**Activity**. Exactly the lines from the one containing "Given the image, output" to the final line below should be output, and no others.

**Source material**.
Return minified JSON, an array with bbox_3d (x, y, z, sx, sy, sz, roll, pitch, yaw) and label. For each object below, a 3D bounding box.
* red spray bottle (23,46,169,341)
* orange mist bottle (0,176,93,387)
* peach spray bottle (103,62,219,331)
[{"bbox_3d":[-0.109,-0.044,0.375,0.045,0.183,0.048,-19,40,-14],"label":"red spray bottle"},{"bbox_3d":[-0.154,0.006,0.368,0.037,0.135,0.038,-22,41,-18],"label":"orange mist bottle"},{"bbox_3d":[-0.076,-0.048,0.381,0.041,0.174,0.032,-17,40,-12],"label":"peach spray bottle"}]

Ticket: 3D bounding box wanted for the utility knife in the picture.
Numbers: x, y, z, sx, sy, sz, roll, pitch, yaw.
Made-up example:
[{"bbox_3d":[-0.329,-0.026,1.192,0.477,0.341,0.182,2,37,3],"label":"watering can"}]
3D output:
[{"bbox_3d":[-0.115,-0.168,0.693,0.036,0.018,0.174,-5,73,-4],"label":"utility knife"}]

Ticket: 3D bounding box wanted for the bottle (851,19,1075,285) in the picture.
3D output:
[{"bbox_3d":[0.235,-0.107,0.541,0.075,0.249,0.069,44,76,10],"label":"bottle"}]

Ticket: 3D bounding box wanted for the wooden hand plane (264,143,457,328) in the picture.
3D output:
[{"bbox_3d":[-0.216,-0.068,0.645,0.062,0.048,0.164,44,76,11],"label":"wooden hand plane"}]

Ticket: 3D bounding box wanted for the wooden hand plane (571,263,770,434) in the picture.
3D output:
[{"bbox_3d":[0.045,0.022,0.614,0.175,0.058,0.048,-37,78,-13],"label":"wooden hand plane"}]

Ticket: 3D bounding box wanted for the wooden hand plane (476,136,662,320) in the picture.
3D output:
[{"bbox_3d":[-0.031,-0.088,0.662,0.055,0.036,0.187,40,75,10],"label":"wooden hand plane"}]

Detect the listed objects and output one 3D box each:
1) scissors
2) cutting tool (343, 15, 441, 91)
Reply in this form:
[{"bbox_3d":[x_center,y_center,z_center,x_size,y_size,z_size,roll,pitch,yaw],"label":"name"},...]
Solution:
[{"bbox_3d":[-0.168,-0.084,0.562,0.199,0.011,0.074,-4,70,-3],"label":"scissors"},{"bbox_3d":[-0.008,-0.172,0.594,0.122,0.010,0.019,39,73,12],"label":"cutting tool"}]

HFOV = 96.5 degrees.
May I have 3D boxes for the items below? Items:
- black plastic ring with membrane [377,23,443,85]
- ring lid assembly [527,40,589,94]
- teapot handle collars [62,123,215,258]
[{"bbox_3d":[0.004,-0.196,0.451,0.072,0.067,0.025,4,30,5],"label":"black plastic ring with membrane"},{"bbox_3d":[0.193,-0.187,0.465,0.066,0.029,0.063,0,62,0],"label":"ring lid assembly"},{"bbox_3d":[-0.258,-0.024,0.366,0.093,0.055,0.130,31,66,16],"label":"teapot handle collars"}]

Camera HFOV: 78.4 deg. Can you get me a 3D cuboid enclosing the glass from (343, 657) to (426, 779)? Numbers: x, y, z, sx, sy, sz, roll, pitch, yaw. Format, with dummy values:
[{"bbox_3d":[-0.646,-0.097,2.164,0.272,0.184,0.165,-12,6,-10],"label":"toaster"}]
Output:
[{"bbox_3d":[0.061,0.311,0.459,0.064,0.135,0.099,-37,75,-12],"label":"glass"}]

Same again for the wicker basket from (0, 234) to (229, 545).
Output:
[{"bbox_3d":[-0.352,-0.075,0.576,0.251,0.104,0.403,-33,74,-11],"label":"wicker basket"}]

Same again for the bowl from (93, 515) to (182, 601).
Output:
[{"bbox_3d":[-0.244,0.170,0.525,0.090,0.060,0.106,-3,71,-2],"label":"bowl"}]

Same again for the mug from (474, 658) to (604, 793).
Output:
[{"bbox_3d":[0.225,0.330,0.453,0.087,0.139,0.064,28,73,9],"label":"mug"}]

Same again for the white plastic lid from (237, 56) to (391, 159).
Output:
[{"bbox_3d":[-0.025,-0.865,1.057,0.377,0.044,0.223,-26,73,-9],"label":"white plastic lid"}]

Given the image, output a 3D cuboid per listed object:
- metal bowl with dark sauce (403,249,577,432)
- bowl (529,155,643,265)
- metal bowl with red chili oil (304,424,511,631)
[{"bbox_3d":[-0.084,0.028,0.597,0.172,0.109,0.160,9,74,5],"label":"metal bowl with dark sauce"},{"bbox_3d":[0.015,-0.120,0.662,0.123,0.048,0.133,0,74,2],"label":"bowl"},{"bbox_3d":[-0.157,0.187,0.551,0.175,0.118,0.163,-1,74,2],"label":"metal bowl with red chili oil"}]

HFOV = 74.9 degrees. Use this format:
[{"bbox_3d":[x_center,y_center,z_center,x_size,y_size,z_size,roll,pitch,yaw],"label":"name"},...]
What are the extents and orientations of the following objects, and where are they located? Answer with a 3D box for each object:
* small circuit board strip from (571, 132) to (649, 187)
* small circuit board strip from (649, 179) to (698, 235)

**Solution for this task**.
Given the image, output a 3D cuboid per listed object:
- metal bowl with dark sauce (403,249,577,432)
- bowl (529,155,643,265)
- metal bowl with red chili oil (304,424,511,631)
[{"bbox_3d":[-0.084,0.028,0.597,0.172,0.109,0.160,9,74,5],"label":"metal bowl with dark sauce"},{"bbox_3d":[0.015,-0.120,0.662,0.123,0.048,0.133,0,74,2],"label":"bowl"},{"bbox_3d":[-0.157,0.187,0.551,0.175,0.118,0.163,-1,74,2],"label":"metal bowl with red chili oil"}]

HFOV = 74.9 degrees. Use this format:
[{"bbox_3d":[x_center,y_center,z_center,x_size,y_size,z_size,roll,pitch,yaw],"label":"name"},...]
What are the extents and orientations of the following objects, and where are they located? Answer with a 3D box for each object:
* small circuit board strip from (571, 132) to (649, 187)
* small circuit board strip from (649, 179) to (698, 235)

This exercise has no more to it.